The point is that the idea behind Patron is not to extract money. It allows me to be a conduit of creativity that creates products and helps creators who are not me get a fraction of what their talent is worth. Those things, in spite of life, are going to burst from their creative womb, stronger for their tribulations and see the light of day.

But as the Patreon become more successful, my style of posting became more problematic. Sometimes I spend six hours on a post, but it ends up being 5,000 words. Should I split it into two parts? What about 750 word top 10 lists? Are those 30$ of my writing? Am I upsetting the public?

I want to be clear, these aren't questions of self-doubt, they are honest examinations of work, its value, and how I desire to interact with my audience. It's important to consider the way people interact with media. 1,500 words is perfect for a blog post. Longer and someone doesn't finish, or clicks save and never gets around to reading it. But I want to write posts that are longer than that, so by splitting them up and putting them under Patreon as two posts am I doing a bad thing?

What about quality? I did some online "office hour" hangouts which were fun, but editing for 8 hours is not. Should I put up the unedited, 90 minute hangout, or take the time to edit it down to a tight 22 minute piece of entertainment? Is one a disservice to me? To my viewers?

So here is what I would like to happen this year:
  • I would like to continue to engage with creative people and continue producing and encouraging the production of high quality content. 
  • I would like to write and have longer more in-depth articles (4,000-8,000 word articles) be Patreon Supported in ~1,500 word chunks, while shorter pieces would be free. 
  • I would like to talk to and hire someone about editing 60-90 minutes of video two to four times a month. I'd pay you, because f*&k working for exposure, but I can't afford full professional rates. If you know someone who dabbles, would like some extra pocket money, and is reliable, put them in touch with me.
Well, that's the stuff I'd like to see that I can do something about. I've got in-progress art for Perdition, and several people with manuscripts that I'm told will see the light of day. I hope to see all that too. The nice thing about the way I work (as opposed to kickstarter) is I'm not disappointing anyone with a moving deadline. 

If this sounds awesome, go chip in on the Patreon. If you can't right now, take some time to share work that makes you happy and thank those that allow these free things to be posted to the public.

We'll see you very soon, with more posts!

Hack & Slash 


  1. I hope you have better fortune in 2016 (and beyond)!

  2. Great to see you back, and I hope 2016 is a better year.

    I'm fully in support of you breaking up longer articles into multiple blog posts. As of my writing this comment, the Patreon says you earn $33.36 per blog post. If you paid yourself at the same rate that you pay others ($0.05/word), that would mean you only "owe" us about 667 words per funded post.
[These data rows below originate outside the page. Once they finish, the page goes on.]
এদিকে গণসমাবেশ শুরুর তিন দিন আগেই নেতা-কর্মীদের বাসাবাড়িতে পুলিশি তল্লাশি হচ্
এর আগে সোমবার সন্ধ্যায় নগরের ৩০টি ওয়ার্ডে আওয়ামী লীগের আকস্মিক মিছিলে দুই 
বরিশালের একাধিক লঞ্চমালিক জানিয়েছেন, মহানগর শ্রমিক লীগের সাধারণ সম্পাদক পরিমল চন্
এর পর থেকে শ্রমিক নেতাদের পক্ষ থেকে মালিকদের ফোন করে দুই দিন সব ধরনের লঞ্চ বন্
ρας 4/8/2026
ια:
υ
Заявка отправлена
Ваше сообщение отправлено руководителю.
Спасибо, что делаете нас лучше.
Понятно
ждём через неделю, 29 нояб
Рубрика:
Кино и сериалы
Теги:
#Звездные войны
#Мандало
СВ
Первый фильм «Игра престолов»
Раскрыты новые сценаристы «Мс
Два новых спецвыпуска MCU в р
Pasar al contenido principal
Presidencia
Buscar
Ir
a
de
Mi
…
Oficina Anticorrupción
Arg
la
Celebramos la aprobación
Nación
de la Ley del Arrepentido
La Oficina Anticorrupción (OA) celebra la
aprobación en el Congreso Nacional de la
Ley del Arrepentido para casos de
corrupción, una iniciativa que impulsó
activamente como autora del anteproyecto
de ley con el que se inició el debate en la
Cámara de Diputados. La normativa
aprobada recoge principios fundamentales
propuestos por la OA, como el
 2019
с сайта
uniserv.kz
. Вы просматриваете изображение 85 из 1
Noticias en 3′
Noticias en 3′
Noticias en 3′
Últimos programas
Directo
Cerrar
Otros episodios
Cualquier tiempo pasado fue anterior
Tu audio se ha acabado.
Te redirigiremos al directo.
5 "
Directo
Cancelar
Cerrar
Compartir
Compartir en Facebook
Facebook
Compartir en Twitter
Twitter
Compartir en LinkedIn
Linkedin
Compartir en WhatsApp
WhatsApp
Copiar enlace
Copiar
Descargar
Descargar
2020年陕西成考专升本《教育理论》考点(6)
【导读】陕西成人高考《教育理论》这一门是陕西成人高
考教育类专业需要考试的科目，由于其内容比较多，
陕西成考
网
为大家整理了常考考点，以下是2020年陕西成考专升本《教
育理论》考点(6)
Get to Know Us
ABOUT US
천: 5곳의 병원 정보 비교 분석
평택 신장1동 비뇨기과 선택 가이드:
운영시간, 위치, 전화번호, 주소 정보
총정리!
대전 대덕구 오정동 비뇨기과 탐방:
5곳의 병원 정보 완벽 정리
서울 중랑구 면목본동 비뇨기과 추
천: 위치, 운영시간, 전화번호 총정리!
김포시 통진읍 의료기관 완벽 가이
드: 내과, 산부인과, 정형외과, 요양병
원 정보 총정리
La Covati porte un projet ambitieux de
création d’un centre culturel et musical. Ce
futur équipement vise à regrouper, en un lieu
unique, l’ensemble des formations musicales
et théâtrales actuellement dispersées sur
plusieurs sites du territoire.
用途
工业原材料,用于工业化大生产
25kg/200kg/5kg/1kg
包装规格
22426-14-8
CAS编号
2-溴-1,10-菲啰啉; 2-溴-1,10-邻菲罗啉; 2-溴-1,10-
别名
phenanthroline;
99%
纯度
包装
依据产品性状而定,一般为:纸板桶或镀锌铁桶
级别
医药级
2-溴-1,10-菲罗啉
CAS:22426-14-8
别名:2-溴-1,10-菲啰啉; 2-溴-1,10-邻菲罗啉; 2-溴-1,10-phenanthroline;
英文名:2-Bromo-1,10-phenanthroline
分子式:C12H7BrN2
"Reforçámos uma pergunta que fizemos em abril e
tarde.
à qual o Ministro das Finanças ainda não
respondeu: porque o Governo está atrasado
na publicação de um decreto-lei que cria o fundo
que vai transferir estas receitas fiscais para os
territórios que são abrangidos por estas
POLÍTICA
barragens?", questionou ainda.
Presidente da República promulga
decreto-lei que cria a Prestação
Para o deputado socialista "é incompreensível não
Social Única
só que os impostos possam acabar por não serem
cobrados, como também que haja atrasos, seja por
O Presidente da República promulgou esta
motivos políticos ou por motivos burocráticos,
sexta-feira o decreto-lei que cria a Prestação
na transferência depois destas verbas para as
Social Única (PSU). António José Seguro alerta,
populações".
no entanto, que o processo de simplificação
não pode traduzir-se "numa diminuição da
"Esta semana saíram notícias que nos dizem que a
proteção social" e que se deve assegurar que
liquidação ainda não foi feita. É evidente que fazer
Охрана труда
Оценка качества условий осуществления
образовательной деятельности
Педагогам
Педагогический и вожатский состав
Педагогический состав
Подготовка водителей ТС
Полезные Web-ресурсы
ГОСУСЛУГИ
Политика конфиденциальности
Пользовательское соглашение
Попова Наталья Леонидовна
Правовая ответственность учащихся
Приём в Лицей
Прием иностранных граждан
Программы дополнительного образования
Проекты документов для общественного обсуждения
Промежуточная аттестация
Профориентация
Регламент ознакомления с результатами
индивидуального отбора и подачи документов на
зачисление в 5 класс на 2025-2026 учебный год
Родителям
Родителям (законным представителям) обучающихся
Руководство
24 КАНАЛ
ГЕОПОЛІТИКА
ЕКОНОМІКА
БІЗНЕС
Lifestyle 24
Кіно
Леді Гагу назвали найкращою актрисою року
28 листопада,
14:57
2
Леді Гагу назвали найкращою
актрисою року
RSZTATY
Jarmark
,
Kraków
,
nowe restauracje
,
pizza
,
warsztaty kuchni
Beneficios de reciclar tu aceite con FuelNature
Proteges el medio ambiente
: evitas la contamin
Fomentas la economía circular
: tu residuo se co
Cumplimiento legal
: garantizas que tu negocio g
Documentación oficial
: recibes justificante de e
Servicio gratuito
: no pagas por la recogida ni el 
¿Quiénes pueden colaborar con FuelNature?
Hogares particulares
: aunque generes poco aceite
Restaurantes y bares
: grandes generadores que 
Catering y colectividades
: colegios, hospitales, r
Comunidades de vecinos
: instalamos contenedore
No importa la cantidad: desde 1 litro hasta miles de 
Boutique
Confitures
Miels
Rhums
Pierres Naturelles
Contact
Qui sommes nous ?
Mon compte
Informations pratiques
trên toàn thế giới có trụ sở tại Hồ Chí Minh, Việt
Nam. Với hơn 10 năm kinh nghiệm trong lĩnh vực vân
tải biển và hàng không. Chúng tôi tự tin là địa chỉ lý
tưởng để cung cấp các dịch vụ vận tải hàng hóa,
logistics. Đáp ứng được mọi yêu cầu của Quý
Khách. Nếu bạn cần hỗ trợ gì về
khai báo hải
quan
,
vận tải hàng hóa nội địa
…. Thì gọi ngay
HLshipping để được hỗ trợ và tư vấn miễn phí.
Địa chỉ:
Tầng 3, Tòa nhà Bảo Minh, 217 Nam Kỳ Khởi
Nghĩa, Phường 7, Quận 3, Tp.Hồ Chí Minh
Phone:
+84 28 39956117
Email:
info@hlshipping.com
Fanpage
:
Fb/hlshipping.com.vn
A 1,500 word article would therefore still be coming to us patrons at a pretty damn steep discount - hell, even the 750-word top-ten lists are a bargain!

  3. I think the stuff you've put out is great, especially about the quantum ogre, treasure, and tricks & traps. I'm definitely a fan and will continue to be one. Hope 2016 is a smooth ride.

  4. That is a heck of a year to go through. Glad to see you're back at it.

  5. When I started reading your blog, shortly after 5th launched, I was not in a place financially to support your patreon. Your Horde of the Dragon Queen Remix was uniquely and powerfully awesome content of the best kind, in that it took the foundation provided by WotC, and sprinkled it with seasoning to ignite the imagination of a DM. Some of our best gaming sessions were inspired by your work, and I sincerely hoped that you would continue with Rise of Tiamat or one of the other adventures. I loved that work. I love a lot of what you write. I'll support you in the hopes of more great things to come.

  6. I'm one of your Patrons on Patreon, well worth it and I encourage split posts. I not Justin Alexander does similar with his excellent essays such as the Art of Rulings series.

    I'm glad to hear you pay 3rd parties. I have only just started a Patreon collection and I commission the artwork I use. There should be more of that.